> [Exercise aim]: When you reach the records, transcribe all of them exactly.

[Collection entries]
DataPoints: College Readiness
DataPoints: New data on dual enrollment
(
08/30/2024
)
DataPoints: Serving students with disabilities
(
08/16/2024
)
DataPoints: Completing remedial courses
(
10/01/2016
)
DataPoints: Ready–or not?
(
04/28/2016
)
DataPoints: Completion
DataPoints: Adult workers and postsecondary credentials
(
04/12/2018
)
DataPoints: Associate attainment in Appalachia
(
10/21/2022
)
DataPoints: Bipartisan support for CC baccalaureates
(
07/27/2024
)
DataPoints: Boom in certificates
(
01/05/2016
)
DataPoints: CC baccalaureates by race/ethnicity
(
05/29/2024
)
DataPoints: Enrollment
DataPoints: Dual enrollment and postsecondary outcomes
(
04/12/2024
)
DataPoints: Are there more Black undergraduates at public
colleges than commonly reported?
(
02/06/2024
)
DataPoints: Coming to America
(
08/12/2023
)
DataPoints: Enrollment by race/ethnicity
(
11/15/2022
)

> [Solution for this problem]:
DataPoints: College Readiness
DataPoints: New data on dual enrollment
(
08/30/2024
)
DataPoints: Serving students with disabilities
(
08/16/2024
)
DataPoints: Completing remedial courses
(
10/01/2016
)
DataPoints: Ready–or not?
(
04/28/2016
)
DataPoints: Completion
DataPoints: Adult workers and postsecondary credentials
(
04/12/2018
)
DataPoints: Associate attainment in Appalachia
(
10/21/2022
)
DataPoints: Bipartisan support for CC baccalaureates
(
07/27/2024
)
DataPoints: Boom in certificates
(
01/05/2016
)
DataPoints: CC baccalaureates by race/ethnicity
(
05/29/2024
)
DataPoints: Enrollment
DataPoints: Dual enrollment and postsecondary outcomes
(
04/12/2024
)
DataPoints: Are there more Black undergraduates at public
colleges than commonly reported?
(
02/06/2024
)
DataPoints: Coming to America
(
08/12/2023
)
DataPoints: Enrollment by race/ethnicity
(
11/15/2022
)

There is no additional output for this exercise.